Oxide Games Reveals VR-Only Nitrous 2 Engine, 'Not Enough Bullets' Game

AMD had much to say during the Capsaicin and Cream event, but the Red Team wasn’t the only company with news to share. Dan Baker from Oxide Games took the stage to introduce his next game and the next-gen game engine powering it.

Baker is up to his old tricks again. The co-founder of Oxide Games is out to push the performance boundaries of next generation game development technology. He and his company are hard at work building the second-generation Nitrous engine–and this time he’s not letting the old guard hold him back.

Baker played a role in bringing the Khronos Group’s Vulkan API to market, and his company was among the first to embrace AMD’s Mantle API. You may also recall that a little over a year ago, we spoke with Baker about his experiments with DX12 in the first Nitrous engine.

At the time, Ashes of the Singularity was still in the development, but a lot of eyes were on Oxide Games because Ashes was poised to be one of the first DX12 games on the market. Baker spent the time to explore DX12’s Explicit Multiadapter feature, which allowed him to build an experimental build of the game that simultaneously supports Nvidia and AMD graphics cards.

Now that the development of Ashes of the Singularity is out of the way, Baker looked towards the virtual reality market and wondered what boundaries he could push next.

“When we finished Ashes [of the Singularity], and we had the first DX12 engine, we said ‘Well, ok. We still have to support the old APIs, but what could we do if we did next-generation only? And what would a new engine look like if you were only DX12 and only VR? And what would it look like?’” said Baker. “What we came up with is Nitrous 2.0.”

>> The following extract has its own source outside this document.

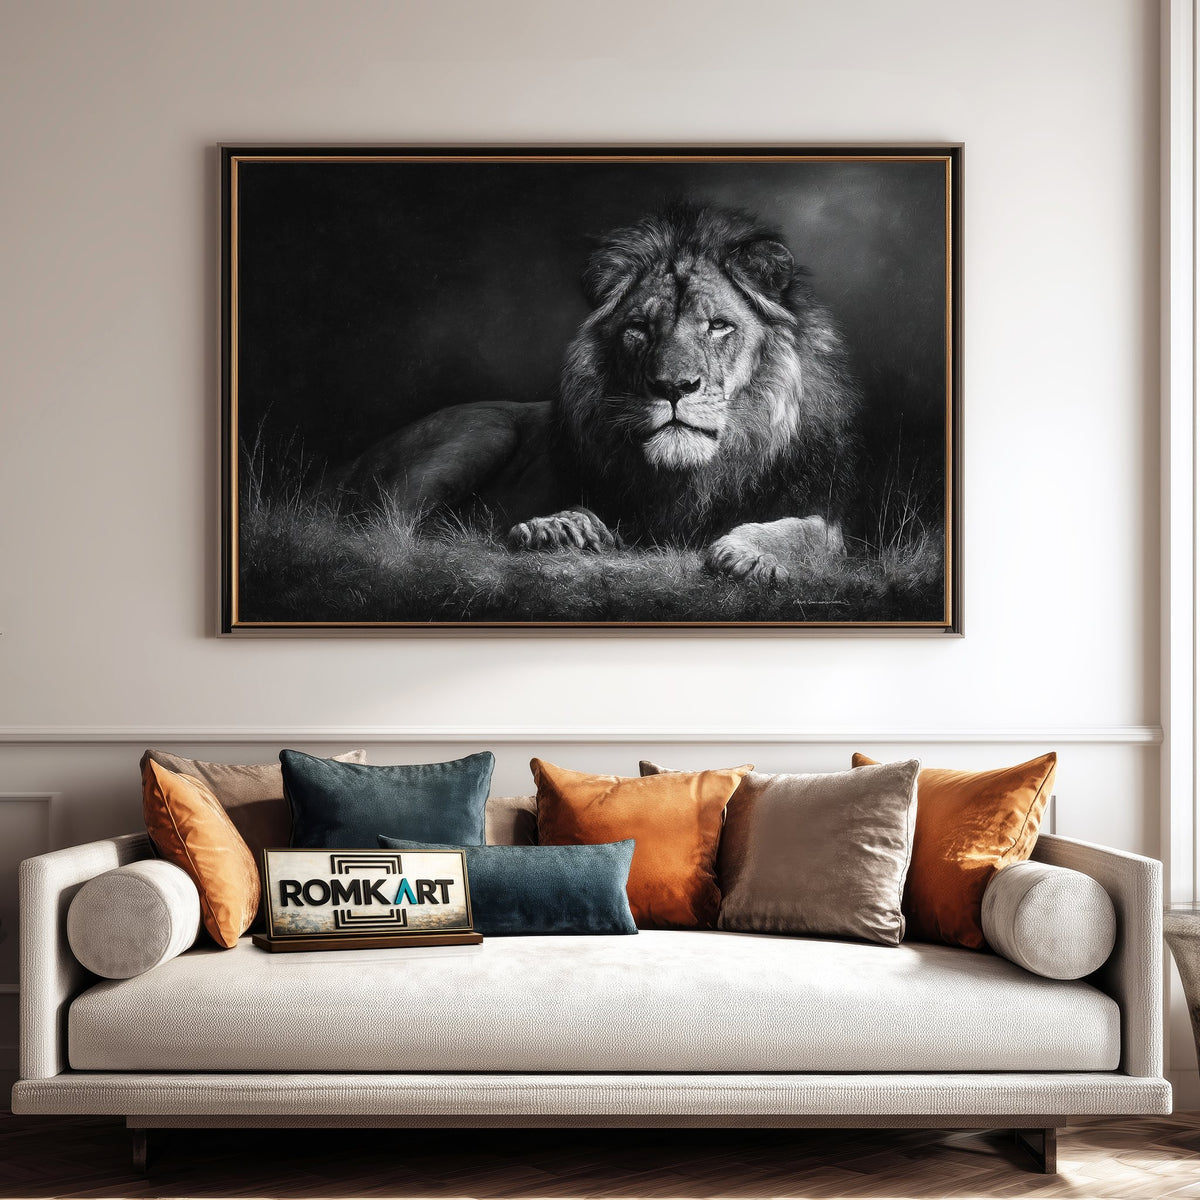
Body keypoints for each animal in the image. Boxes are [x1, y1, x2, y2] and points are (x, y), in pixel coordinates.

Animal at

By dropping the old APIs that restricted development of advanced features and hamstrung performance, Oxide Games was able to use the available resources more efficiently than ever before. Baker said that the first generation Nitrous engine allowed Oxide to squeeze approximately 85% of the available performance out of all the GPU cores and CPU cores you could throw at it. Nitrous 2.0 kicks it up a notch and allows for “complete utilization of all cores.”

Baker said that Nitrous 2.0 features a new shading technique, which plays a key role in scaling the performance efficiency to 100%. Oxide leverages asynchronous compute to run the rasterization and shading workloads simultaneously.

“We have this new technology where we’re actually able to rasterize the entire scene at 90 [fps], and in the asynchronous compute we shade at 30 [fps]–We decouple the two. And we can share the data between the eyes,” said Baker. “So, that means, in theory, our shading can be 6x more efficient than it ordinarily would be. And async compute is working perfectly for this.”

As was the case with the first Nitrous, Oxide Games isn’t developing Nitrous 2.0 for other developers. As Baker told us in his interview in 2015, “Oxide is a game development company first and an engine licensing company second.” As such, the developer is building a game with the new engine.

Oxide Games did a live demo of a game called Not Enough Bullets running on one of AMD’s new Ryzen processors and Vega GPUs, and pushing all 16 CPU threads to the limit. The game crashed a few seconds into the demo, which is a shame, but not surprising for early software running on an in-development game engine, on an engineering sample graphics card. They were able to launch the demo again moments later.

Unfortunately, the scenery in the game is quite dark, and we weren’t able to make out exactly what was going on in the demo. We suspect that Not Enough Bullets is another real-time strategy game, as the original Nitrous Engine is optimized for the genre.

Baker made no mention of when we can expect to see more of Not Enough Bullets or the Nitrous 2.0 engine.